Tomando a proposição como a significação que construímos a partir da leitura de um enunciado, temos que, de uma mesma seqüência de palavras podemos construir inúmeras proposições diferentes, dependendo dos valores atribuídos a cada um de seus termos. Por exemplo, do enunciado “é proibido usar trajes de banho” podemos construir a significação de que “deve-se usar uma roupa mais composta”, ou de que “não se deve usar roupa alguma”. Da mesma forma, duas seqüências de palavras diferentes, também podem dar ensejo à mesma proposição como por exemplo os enunciados “ligue o ar condicionado” e “o ar condicionado está ligado?”. Assim, não há relação entre o número de enunciados com o número de proposições. Porém, a cada enunciado corresponde ao menos uma proposição, caso contrário, não se trata de enunciado, pois estes só se caracterizam como tal por estimularem intelectualmente a construção de um sentido completo.
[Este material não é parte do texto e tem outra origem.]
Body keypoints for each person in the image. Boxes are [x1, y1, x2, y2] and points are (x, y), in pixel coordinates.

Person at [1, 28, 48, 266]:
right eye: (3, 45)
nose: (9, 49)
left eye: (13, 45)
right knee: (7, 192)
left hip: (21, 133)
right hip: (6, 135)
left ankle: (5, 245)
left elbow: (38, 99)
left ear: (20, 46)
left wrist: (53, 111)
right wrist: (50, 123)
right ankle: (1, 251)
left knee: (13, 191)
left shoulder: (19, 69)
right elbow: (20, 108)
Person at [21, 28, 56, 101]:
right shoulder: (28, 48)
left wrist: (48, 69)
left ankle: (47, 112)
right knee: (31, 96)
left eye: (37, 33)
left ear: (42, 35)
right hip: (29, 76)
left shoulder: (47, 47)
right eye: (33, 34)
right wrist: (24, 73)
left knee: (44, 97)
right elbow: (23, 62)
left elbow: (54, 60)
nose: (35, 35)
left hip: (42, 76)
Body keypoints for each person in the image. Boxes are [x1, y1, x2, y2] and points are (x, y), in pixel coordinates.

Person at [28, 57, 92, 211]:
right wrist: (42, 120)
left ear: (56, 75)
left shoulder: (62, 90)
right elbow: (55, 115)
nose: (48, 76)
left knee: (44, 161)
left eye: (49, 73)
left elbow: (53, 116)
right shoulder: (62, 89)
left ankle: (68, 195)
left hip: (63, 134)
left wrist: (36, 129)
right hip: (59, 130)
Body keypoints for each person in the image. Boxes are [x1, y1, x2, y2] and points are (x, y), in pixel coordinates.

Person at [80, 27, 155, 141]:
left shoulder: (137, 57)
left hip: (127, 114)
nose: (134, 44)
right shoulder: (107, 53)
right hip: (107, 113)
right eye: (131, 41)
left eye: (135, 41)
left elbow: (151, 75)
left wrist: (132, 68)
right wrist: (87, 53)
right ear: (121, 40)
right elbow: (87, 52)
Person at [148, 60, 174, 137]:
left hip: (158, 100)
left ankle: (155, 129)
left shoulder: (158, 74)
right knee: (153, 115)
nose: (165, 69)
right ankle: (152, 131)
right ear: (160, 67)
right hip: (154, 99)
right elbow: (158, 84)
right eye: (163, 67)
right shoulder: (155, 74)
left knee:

Há de se ressaltar que a proposição, é uma significação mais complexa do que aquela referente a um termo isolado. Os termos, ou palavras, são expressões físicas de idéias, noções, ou conceitos, que, por sua vez, se constituem como significações, por serem construções da mente humana que têm como base certo suporte físico. A significação de um termo isolado consubstancia-se numa idéia, ou melhor dizendo, no conceito de tal termo. A significação de um enunciado, por sua vez, consubstancia-se um juízo, o qual denominamos de proposição. O juízo (proposição) aparece em nossa mente, quando associamos idéias e somos capazes de julgar afirmativa ou negativamente tal associação.

A Lógica está voltada às estruturas proposicionais, para o modo como as idéias se relacionam na composição dos juízos e como estes se vinculam na constituição dos raciocínios e não para a forma dos enunciados, cuja análise estrutural compete à Gramática, não à Lógica. Por analogia,

podemos então dizer que a Lógica está para a proposição assim como a Gramática de uma língua está para o enunciado.